Document section >>
┏━━

SIGHTINGS


 
Hepatitis-Caused Deadly
Liver Cancer On The Rise
www.foxnews.com
3-15-99
 
The most common form of liver cancer is on the rise in the United States, and the increase is expected to continue until hepatitis B and C are brought under better control.
 
The incidence of hepatocellular carcinoma increased 71 percent from the mid-1970s to the mid-1990s, according to researchers at the Veterans Affairs Medical Center in Albuquerque, N.M. Hospitalization and death rates for all types of liver cancer were also found to be increasing at a similar pace.
 
Liver cancer will strike an estimated 14,500 Americans in 1999, according to the American Cancer Society. Most of them will get hepatocellular carcinoma.
 
Hepatocellular carcinoma is nearly always fatal; only 5 percent of sufferers are alive five years after diagnosis, because the tumors usually are found only after the cancer has spread.
 
The cancer is often caused by chronic hepatitis B and hepatitis C, viral diseases that lead to liver scarring, known as cirrhosis, which in turn can lead to liver cancer. Hepatitis also can cause other changes in liver cells that make them cancerous.
 
Alcoholism is another leading cause of cirrhosis and liver cancer. But alcoholism is declining and hepatitis B infections are slowing because of a vaccine and effective treatments. So researchers believe most of the increase in liver cancer is due to hepatitis C, a disease discovered a decade ago.
 
The study was published in Thursday's New England Journal of Medicine.
 
Many Americans with hepatitis C got it during the 1960s and '70s from transfusions before the blood supply was cleaned up by 1992. The virus can also be spread between drug users sharing needles, and in rare cases, through sex. In half of all cases, doctors do not know how patients got it.

┗━━

Data extracts >>
┏━━

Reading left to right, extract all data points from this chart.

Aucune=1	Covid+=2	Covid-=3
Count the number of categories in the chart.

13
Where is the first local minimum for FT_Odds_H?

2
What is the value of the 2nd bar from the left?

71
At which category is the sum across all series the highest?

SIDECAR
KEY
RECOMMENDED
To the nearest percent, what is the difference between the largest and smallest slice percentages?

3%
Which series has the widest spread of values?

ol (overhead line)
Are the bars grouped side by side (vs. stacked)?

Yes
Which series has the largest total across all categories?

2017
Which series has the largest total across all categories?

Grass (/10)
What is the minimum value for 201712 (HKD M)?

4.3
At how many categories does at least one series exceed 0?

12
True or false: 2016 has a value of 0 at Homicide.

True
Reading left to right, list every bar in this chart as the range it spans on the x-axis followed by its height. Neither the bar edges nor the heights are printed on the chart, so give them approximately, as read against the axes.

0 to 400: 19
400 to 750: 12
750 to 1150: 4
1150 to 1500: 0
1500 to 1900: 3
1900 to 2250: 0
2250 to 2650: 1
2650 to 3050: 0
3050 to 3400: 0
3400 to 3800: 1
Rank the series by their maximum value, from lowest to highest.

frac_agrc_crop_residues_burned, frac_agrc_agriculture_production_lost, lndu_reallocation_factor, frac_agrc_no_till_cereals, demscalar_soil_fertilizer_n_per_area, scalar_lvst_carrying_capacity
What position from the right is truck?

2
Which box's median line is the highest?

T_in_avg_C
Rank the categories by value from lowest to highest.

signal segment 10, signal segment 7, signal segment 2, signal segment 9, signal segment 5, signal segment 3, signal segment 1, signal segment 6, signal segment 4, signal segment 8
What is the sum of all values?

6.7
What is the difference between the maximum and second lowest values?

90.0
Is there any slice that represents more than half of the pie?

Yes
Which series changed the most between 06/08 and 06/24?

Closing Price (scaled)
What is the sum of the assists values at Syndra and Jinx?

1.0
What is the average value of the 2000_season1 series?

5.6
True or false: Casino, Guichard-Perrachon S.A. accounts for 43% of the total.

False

┗━━

Work task >> Continue the news item on rising liver cancer rates from where it stops.

Reply >>
 
An estimated 4 million Americans are infected with the hepatitis C virus, but no one knows the exact number because it can take up to 30 years for symptoms to develop. There is no vaccine and the only available treatment does not help the majority of patients.
 
Scientists call hepatitis C a hidden epidemic.
 
"A lot of people still don't know they have it,'' said Dr. Jack Wands, a liver research expert at Brown University. "I think it will continue to rise until we have either a vaccine or an effective treatment.''
 
Doctors should test patients with hepatitis-induced cirrhosis for liver cancer, because if tumors are caught early enough, surgery can be successful, said Dr. Hashem El-Serag, lead author of the study.
 
Hepatitis B is more infectious but is easier to treat. It is spread through blood, sex or from mother to child at birth. About 200,000 Americans are diagnosed each year. The vaccine has been available since 1991.
 
Hepatitis A, a relatively mild form of the virus, is not a risk factor for liver cancer. It is spread primarily through contaminated food, such as shellfish from tainted water or restaurant food that has been touched by infected employees.